The chordoid variant pattern typically is seen as a focal area mixed with other types of meningioma. The exact percentage of chordoid necessary to designate the tumor as a chordoid variant has not been defined.
There have been several case reports describing chordoid meningioma associated with Castleman Syndrome (Bruno, Kaloshi). Histologically, these tumors exhibit chordoid features along with lymphoplasmacellular infiltrates containing follicles and germinal centers. It is proposed that the tumor may elaborate cytokines (especially IL-6) which contribute to the development of systemic symptoms seen in Castleman syndrome (Arima). However, some larger series have not found an association of chordoid meningioma with Castlemen (Lin, Couce).
Interestingly, some chordoid meningiomas are also described in conjunction with polyclonal gammopathies, an association usually found in lymphoplasmacyte-rich variant of meningiomas (Bruno, Loh). These must be some association between chordoid and lymphoplasmacyte-rich meningiomas as both can contain lymphoplasmacytic infiltrates and elicit peripheral blood abnormalities. It is not clear (to this author) what the connection might be.
There is greater tendency to recur after subtotal resection, and are therefore designated WHO grade II.
Arima T, Natsume A, Hatano H et al. Intraventricular chordoid meningioma presenting with Castleman disease due to overproduction of interleukin-6. Case report. J Neurosurg. 2005 Apr;102(4):733-7.
Bruno MC, Ginguené C, Santangelo M et al. Lymphoplasmacyte rich meningioma. A case report and review of the literature. J Neurosurg Sci. 2004 Sep;48(3):117-24; discussion 124.
Couce ME, Aker FV, Scheithauer BW. Chordoid meningioma: a clinicopathologic study of 42 cases. Am J Surg Pathol. 2000 Jul;24(7):899-905.
Kaloshi G, Antonelli M, Vreto G et al. Report of two cases of chordoid meningioma in patients with Castleman syndrome.
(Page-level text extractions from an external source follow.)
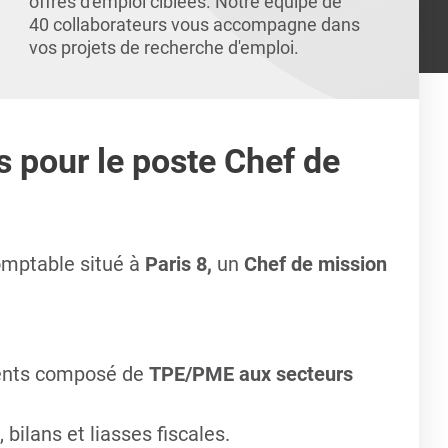
offres d'emploi ciblées. Notre équipe de
40 collaborateurs vous accompagne dans
vos projets de recherche d'emploi.
s pour le poste Chef de
omptable situé à
Paris 8,
un
Chef de mission
ients composé de
TPE/PME aux secteurs
bilans et liasses fiscales.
J Neurooncol. 2010 Dec 7. [Epub ahead of print]
Kepes JJ, Chen WY, Connors MH et al. "Chordoid" meningeal tumors in young individuals with peritumoral lymphoplasmacellular infiltrates causing systemic manifestations of the Castleman syndrome. A report of seven cases. Cancer. 1988 Jul 15;62(2):391-406.
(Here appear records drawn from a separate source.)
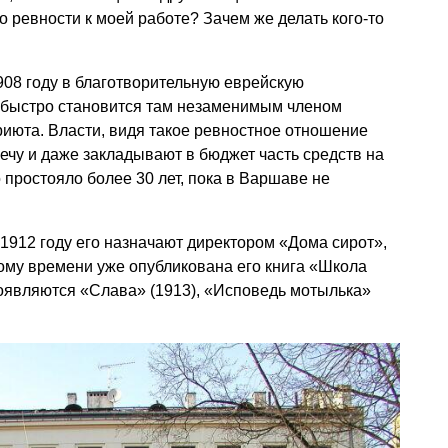
о ревности к моей работе? Зачем же делать кого-то
908 году в благотворительную еврейскую
 быстро становится там незаменимым членом
июта. Власти, видя такое ревностное отношение
речу и даже закладывают в бюджет часть средств на
 простояло более 30 лет, пока в Варшаве не
в 1912 году его назначают директором «Дома сирот»,
тому времени уже опубликована его книга «Школа
появляются «Слава» (1913), «Исповедь мотылька»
Lee DK, Kim DG, Choe G et al. Chordoid meningioma with polyclonal gammopathy. Case report. J Neurosurg. 2001 Jan;94(1):122-6.
Lin JW, Ho JT, Lin YJ, Wu YT. Chordoid meningioma: a clinicopathologic study of 11 cases at a single institution. J Neurooncol. 2010 Dec;100(3):465-73. Epub 2010 May 9.
Loh JK, Hwang SL, Tsai KB, et al. Sphenoid ridge lymphoplasmacyte-rich meningioma. J Formos Med Assoc. 2006 Jul;105(7):594-8.